37. El análisis histológico del tejido pulmonar en pacientes con covid-19 mostró: A) Daño alveolar difuso e inflamación, principalmente con células mononucleares. B) Granulomas caseosos. C) Necrosis fibrinoide vascular aislada. D) Ausencia de inflamación pulmonar.

38. En la infección congénita por virus del Zika, los estudios experimentales indican que la replicación vírica se produce en: A) Hepatocitos maduros. B) Fibroblastos dérmicos. C) Células precursoras neurales. D) Eritrocitos fetales.

39. ¿Cuál es el sitio principal de infección de los herpesvirus del grupo α?. A) Neuronas posmitóticas. B) Células linfoides. C) Células epiteliales. D) Células precursoras neurales.

40. De los virus del herpes humano, ¿qué virus pertenece al grupo β?. A) VHS-1. B) VHS-2. C) VEB. D) CMV.

41. ¿Cuál es la principal causa infecciosa del VHS-1?. A) Lesiones cutáneas. B) Lesiones genitales. C) Encefalitis. D) Ceguera corneal.

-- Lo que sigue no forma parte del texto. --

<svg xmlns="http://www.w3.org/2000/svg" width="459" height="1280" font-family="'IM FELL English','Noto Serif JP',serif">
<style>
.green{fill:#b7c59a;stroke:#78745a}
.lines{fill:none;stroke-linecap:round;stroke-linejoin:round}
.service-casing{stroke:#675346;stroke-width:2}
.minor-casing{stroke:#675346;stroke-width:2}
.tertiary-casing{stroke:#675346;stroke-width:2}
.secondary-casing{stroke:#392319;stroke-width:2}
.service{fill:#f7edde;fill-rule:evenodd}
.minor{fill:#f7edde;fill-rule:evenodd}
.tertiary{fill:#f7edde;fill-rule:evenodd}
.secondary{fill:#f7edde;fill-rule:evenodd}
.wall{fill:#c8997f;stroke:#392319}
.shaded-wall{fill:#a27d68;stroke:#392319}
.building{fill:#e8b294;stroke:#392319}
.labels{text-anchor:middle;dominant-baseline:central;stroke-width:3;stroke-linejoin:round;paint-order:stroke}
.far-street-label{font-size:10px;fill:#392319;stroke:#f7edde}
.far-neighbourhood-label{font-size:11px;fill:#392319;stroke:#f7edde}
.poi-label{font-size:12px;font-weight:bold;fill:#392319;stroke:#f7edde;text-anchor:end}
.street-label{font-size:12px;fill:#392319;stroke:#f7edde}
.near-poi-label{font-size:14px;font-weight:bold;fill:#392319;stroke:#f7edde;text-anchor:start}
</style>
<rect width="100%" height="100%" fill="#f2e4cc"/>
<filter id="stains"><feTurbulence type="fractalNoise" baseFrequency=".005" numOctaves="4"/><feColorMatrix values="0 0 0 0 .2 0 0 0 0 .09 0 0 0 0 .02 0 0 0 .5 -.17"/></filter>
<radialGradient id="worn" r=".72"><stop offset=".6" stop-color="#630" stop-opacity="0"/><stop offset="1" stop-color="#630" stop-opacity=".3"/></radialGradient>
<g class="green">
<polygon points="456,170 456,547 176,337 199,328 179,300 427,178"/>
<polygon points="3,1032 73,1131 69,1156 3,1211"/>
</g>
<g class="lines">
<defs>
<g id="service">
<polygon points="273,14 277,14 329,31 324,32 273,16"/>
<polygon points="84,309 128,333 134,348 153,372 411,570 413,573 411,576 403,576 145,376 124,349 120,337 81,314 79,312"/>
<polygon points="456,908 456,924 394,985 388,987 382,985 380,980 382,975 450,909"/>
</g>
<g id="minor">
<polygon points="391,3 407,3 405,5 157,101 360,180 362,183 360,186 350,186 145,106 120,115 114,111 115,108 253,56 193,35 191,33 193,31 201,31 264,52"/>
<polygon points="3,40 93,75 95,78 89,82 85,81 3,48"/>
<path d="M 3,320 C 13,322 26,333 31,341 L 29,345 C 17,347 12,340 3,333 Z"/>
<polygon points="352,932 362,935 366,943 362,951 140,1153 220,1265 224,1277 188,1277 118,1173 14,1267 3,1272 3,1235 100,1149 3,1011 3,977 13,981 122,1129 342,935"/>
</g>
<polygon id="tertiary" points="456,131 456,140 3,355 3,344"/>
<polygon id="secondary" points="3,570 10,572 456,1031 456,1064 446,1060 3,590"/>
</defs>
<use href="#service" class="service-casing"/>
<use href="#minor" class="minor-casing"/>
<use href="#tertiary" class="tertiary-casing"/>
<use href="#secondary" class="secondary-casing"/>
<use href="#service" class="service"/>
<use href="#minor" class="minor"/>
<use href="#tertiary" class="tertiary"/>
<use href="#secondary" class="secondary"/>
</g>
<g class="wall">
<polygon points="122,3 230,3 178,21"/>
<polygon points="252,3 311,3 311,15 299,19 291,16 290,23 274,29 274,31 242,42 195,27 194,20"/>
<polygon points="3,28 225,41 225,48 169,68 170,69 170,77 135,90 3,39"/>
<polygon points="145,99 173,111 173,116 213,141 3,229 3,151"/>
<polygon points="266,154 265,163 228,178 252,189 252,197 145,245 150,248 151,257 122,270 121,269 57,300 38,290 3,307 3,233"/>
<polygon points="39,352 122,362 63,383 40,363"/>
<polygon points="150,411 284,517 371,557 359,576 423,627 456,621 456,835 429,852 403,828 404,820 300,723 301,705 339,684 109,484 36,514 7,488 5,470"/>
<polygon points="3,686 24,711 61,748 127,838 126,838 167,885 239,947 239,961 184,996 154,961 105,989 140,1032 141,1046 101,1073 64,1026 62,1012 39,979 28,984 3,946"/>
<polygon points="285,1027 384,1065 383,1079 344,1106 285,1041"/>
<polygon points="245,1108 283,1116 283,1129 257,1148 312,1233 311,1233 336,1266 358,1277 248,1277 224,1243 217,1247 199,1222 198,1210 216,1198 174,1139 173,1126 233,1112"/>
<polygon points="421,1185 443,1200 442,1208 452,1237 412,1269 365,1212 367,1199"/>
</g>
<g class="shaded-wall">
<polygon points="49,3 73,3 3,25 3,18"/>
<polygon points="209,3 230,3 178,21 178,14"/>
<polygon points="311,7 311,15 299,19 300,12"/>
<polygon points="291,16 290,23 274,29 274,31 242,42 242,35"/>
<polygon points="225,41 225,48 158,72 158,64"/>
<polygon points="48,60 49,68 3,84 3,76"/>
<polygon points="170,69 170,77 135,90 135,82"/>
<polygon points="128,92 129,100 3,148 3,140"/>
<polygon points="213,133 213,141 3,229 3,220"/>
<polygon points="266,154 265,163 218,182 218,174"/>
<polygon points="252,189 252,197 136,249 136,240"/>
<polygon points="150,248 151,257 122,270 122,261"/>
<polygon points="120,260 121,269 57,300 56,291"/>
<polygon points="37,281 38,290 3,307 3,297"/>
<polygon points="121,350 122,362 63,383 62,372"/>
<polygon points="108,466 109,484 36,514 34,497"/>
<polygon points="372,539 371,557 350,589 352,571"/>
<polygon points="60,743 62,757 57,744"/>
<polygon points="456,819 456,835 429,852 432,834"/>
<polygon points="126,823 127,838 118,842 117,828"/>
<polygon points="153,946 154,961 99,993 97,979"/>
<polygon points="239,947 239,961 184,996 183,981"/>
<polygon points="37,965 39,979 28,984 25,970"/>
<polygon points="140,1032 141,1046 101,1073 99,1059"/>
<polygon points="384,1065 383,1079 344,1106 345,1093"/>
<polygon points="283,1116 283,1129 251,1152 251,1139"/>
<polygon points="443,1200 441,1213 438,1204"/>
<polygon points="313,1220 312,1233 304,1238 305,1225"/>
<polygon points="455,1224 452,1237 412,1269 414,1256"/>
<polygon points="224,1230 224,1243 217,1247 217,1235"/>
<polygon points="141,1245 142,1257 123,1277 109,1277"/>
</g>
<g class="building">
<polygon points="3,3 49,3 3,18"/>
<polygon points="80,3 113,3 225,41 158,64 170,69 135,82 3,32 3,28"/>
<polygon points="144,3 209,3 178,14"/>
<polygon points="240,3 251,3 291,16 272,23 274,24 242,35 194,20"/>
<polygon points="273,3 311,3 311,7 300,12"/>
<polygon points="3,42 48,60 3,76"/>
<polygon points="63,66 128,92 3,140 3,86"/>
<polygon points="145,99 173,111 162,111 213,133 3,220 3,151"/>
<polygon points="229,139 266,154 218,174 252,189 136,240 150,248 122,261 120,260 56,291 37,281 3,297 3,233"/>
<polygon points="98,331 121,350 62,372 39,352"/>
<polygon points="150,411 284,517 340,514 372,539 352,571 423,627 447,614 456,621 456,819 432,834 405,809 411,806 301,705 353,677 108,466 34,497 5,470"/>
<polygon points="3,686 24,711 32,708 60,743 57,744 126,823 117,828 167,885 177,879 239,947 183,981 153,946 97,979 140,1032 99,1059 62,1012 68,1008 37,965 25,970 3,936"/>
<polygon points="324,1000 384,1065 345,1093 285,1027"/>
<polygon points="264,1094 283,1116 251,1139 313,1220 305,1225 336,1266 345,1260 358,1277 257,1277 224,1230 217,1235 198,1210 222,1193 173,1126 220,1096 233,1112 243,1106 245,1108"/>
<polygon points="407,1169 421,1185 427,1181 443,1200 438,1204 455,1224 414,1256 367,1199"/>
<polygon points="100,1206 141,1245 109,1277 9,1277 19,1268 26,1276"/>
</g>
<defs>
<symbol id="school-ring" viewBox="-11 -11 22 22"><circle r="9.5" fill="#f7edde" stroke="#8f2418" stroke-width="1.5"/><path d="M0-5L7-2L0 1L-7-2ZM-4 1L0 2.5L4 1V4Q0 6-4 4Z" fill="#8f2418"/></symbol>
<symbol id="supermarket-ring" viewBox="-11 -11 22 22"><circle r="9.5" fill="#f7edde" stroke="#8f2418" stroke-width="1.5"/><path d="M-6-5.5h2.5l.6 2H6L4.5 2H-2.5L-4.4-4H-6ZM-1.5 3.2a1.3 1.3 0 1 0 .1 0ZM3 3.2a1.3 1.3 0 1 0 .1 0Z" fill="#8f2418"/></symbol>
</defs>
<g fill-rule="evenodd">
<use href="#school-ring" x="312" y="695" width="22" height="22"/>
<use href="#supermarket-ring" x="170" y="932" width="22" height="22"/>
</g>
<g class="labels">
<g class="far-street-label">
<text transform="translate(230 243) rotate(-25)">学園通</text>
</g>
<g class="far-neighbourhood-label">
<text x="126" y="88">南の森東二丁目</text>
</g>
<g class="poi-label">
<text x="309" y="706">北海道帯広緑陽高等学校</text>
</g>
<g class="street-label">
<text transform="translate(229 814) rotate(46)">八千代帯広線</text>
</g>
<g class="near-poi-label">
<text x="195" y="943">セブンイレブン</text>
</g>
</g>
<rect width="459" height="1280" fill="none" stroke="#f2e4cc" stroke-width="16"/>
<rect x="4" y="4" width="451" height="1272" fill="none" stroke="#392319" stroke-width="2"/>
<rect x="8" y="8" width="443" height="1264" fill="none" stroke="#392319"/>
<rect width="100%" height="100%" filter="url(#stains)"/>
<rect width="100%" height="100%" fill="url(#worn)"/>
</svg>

42. Infección que suele presentar complicaciones por sobreinfecciones bacterianas o fúngicas. A) Esofagitis herpética. B) Hepatitis herpética. C) Bronconeumonía herpética. D) Queratitis epitelial herpética.

43. De los siguientes enunciados sobre el virus de varicela zóster, el INCORRECTO es: A) Infecta las mucosas, la piel y las neuronas. B) En pacientes inmunocompetentes, no da lugar a una infección primaria autolimitada. C) Se transmite de forma epidérmica a través de aerosoles respiratorios. D) Se disemina por vía hematógena.

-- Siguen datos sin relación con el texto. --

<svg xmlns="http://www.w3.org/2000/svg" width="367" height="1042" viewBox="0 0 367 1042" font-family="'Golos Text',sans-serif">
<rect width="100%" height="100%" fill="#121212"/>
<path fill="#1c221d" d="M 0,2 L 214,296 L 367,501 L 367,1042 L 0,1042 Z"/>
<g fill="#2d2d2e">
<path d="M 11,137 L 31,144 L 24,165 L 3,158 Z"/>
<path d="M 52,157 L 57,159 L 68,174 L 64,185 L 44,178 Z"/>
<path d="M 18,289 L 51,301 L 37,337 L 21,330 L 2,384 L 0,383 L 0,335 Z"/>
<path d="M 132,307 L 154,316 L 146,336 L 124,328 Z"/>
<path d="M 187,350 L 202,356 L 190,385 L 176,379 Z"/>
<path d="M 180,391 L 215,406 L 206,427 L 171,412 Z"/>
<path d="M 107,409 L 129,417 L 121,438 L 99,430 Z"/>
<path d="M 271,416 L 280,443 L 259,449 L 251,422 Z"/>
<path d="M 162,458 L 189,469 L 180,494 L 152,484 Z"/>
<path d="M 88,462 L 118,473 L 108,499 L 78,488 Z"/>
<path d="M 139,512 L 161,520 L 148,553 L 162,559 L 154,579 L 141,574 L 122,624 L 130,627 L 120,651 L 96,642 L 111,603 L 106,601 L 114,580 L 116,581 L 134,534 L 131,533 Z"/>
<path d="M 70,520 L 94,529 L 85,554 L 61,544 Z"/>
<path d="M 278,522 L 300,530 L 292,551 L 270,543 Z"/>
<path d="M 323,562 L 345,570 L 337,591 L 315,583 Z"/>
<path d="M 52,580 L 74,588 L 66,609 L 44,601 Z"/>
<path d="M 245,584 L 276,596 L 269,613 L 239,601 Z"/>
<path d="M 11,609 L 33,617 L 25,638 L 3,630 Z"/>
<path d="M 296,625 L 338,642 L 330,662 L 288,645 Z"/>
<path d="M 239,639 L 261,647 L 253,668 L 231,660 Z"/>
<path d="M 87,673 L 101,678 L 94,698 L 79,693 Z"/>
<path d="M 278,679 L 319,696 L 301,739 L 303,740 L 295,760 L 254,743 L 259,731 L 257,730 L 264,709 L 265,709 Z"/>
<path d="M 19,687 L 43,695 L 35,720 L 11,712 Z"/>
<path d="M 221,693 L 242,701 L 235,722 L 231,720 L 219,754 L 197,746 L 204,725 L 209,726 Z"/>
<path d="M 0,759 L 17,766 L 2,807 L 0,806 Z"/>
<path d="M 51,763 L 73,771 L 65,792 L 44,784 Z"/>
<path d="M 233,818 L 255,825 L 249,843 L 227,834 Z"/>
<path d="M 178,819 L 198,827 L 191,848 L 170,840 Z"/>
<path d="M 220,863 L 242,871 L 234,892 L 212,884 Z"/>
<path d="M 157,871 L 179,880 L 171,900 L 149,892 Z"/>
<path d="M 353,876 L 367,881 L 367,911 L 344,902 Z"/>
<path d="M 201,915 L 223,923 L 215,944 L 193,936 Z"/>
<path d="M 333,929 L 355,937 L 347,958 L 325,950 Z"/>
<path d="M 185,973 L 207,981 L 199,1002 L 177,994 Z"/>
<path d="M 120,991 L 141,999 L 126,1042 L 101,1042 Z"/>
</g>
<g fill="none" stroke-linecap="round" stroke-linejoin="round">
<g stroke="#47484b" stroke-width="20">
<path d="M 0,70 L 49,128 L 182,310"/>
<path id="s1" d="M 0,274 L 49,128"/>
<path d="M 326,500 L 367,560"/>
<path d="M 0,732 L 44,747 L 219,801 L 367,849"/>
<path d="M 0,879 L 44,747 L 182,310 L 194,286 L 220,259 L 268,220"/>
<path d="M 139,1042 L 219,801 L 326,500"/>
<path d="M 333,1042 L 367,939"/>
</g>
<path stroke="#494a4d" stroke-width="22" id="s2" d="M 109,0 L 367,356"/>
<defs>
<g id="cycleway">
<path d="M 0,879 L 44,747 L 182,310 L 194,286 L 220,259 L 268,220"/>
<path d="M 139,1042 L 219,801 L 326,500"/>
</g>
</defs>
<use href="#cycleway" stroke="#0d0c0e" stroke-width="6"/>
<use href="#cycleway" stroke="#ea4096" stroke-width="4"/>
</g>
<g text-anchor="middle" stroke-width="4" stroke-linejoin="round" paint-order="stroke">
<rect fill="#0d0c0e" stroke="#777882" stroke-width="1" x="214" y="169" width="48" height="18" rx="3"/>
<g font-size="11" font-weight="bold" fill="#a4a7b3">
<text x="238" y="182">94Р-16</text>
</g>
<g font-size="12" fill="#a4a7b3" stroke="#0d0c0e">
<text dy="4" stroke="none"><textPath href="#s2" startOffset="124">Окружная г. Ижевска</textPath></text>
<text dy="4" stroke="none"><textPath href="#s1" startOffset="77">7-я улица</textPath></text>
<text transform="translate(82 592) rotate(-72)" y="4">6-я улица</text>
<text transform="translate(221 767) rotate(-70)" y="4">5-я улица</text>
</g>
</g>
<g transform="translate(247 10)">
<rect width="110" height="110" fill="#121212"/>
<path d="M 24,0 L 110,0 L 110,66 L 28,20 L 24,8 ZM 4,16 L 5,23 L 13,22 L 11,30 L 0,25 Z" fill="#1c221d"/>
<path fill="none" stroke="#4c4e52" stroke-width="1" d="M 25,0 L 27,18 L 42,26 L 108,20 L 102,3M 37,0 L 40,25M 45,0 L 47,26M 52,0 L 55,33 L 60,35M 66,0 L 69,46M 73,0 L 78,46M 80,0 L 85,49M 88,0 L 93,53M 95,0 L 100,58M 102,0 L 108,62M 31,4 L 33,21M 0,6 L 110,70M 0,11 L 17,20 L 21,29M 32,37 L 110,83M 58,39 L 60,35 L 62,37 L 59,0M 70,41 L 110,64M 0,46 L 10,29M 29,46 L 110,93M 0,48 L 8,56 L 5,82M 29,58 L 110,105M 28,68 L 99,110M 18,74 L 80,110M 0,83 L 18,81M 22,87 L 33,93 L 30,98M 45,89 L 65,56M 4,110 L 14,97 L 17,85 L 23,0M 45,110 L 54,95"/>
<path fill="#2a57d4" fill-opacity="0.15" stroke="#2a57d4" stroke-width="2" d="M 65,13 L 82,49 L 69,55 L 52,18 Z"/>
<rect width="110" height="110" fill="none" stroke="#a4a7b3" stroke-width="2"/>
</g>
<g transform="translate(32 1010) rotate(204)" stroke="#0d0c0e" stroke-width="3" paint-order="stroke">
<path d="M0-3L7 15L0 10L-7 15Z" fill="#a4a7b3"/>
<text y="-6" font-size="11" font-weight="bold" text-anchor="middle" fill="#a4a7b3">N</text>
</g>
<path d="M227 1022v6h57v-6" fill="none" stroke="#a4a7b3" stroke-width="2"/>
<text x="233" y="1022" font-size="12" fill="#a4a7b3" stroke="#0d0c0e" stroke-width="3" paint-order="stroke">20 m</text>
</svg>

44. ¿En cuánto tiempo aparece el exantema de la varicela tras la infección respiratoria inicial?. A) 2 semanas. B) 3 semanas. C) 4 semanas. D) 6 semanas.

45. ¿En qué células establece latencia el CMV?. A) Linfocitos T CD8+ y células dendríticas. B) Células NK y linfocitos B de memoria. C) Hepatocitos y células de Kupffer. D) Monocitos y sus precursores en la médula ósea.

46. ¿Cómo se denomina la apariencia característica que presenta el núcleo de las células infectadas por CMV?. A) Núcleo en vidrio esmerilado. B) Cuerpo de Negri. C) 'Ojo de búho'. D) Cuerpo de Cowdry tipo B.

47. ¿Cuál de los siguientes síntomas puede presentar un neonato con infección congénita grave por CMV?. A) Macrocefalia y calcificaciones hepáticas. B) Microcefalia, ictericia y hepatoesplenomegalia. C) Exantema cutáneo generalizado con vesículas. D) Insuficiencia renal aguda y oliguria.

48. ¿Qué tipo de cuadro clínico produce el CMV en personas inmunocompetentes fuera del período neonatal?. A) Encefalitis grave con fiebre alta y convulsiones. B) Colitis hemorrágica con diarrea incoercible. C) Infección asintomática o similar a mononucleosis. D) Neumonitis intersticial con disnea progresiva.

49. ¿Cuál de los siguientes mecanismos usa el CMV para evadir el sistema inmunitario?. A) Destruye directamente los linfocitos T con una toxina viral. B) Inhibe la síntesis del complemento en el hepatocito. C) Se integra en el ADN del linfocito B generando latencia. D) Produce homólogos de IL-10 y bloquea receptores activadores de células NK.

50. En pacientes inmunodeprimidos, ¿cuáles son los dos órganos que afecta principalmente la infección diseminada por CMV?. A) Hígado y riñones. B) Corazón y médula ósea. C) Pulmones y tubo digestivo. D) Bazo y ganglios linfáticos.